DESCRIPTION OF THE TASK:
Between the line containing "in the derivation." and the line containing "assertions;" lies a run of lines; give that run again exactly, with both of those lines, and nothing else from the entries below.

[Plain-text document sources]
%%
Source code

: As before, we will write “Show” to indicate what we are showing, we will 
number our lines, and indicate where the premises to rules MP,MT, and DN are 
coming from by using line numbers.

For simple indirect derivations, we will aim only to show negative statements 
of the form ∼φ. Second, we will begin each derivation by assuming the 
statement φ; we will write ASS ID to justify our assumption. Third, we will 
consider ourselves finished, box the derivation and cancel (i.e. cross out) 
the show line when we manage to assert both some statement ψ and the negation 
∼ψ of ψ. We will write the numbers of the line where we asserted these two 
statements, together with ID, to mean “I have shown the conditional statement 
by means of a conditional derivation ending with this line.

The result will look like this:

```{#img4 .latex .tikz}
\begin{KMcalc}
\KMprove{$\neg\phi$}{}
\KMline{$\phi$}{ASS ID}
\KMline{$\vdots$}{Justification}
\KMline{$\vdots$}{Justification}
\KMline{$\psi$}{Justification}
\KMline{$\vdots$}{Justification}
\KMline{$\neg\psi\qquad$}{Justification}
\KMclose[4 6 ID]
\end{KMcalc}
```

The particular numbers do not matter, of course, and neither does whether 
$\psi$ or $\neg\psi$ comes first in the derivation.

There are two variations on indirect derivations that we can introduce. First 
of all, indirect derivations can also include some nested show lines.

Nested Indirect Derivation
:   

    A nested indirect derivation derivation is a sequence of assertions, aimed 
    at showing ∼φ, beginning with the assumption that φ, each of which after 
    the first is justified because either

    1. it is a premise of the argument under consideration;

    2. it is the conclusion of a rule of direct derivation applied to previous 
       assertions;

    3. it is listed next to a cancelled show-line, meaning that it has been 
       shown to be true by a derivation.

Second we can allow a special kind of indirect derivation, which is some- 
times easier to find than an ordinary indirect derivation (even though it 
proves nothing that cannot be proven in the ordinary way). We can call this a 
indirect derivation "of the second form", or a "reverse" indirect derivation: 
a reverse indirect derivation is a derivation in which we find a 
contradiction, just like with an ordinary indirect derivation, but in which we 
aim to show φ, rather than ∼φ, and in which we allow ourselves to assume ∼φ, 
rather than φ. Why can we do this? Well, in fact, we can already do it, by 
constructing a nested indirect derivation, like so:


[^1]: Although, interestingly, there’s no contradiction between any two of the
%%
%%
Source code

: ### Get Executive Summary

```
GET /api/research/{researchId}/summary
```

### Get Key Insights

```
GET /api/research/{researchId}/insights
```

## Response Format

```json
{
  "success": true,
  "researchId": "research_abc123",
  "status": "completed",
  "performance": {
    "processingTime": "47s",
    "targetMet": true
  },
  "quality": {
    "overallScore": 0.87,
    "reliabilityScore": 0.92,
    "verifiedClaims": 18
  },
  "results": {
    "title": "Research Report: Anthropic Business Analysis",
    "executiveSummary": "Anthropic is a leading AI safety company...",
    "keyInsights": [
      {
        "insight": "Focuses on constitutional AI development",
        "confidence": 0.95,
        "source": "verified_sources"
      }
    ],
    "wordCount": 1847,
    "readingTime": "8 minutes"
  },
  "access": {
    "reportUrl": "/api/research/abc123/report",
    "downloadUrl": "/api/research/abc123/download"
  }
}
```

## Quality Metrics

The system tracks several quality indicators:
%%
%%
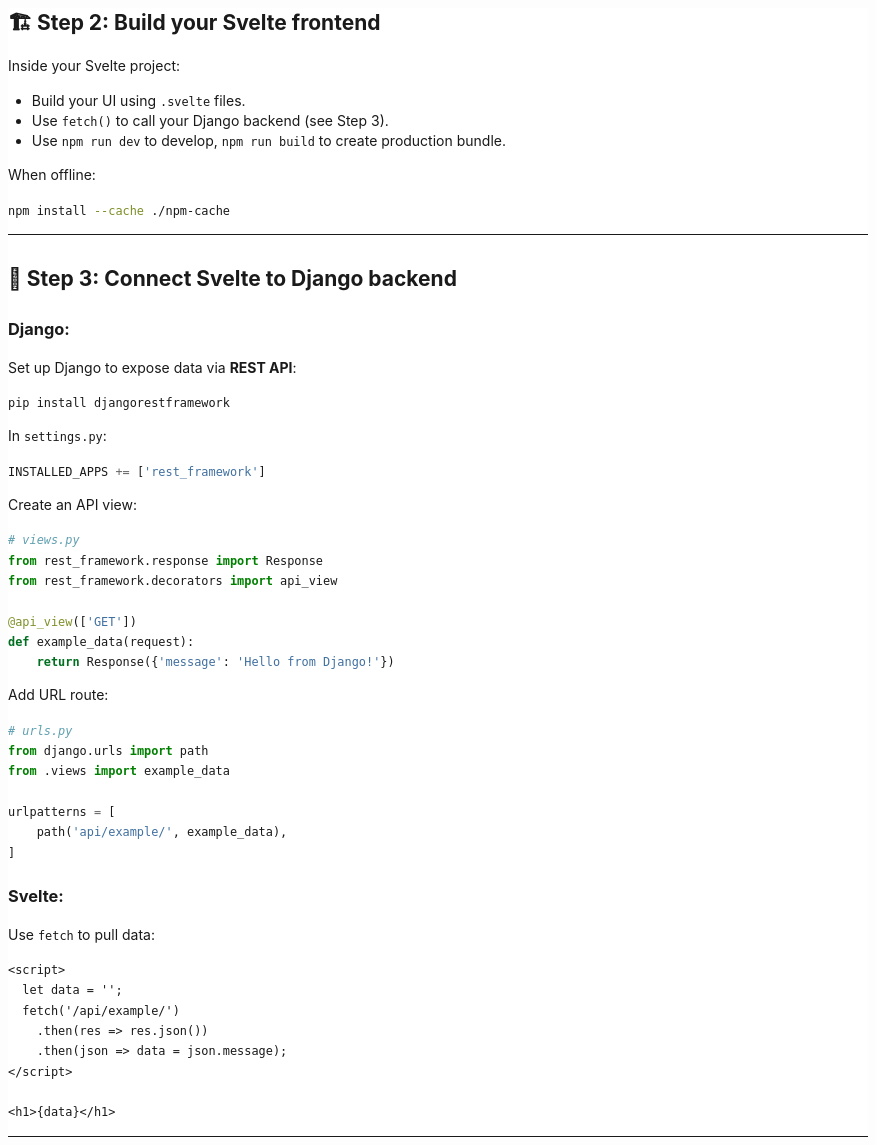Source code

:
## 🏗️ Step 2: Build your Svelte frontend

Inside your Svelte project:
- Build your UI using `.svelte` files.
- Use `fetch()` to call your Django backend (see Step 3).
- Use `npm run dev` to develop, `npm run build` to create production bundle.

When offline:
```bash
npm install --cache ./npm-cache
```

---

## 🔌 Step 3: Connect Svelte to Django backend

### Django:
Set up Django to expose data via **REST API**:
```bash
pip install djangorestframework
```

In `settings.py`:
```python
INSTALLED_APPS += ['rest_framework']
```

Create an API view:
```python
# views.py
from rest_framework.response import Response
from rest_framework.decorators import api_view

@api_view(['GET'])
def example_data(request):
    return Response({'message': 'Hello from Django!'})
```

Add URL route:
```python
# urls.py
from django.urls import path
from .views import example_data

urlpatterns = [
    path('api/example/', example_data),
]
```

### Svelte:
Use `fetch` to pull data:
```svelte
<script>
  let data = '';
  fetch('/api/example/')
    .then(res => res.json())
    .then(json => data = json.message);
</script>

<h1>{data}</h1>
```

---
%%
REPLY:
$\psi$ or $\neg\psi$ comes first in the derivation.

There are two variations on indirect derivations that we can introduce. First 
of all, indirect derivations can also include some nested show lines.

Nested Indirect Derivation
:   

    A nested indirect derivation derivation is a sequence of assertions, aimed 
    at showing ∼φ, beginning with the assumption that φ, each of which after 
    the first is justified because either

    1. it is a premise of the argument under consideration;

    2. it is the conclusion of a rule of direct derivation applied to previous 
       assertions;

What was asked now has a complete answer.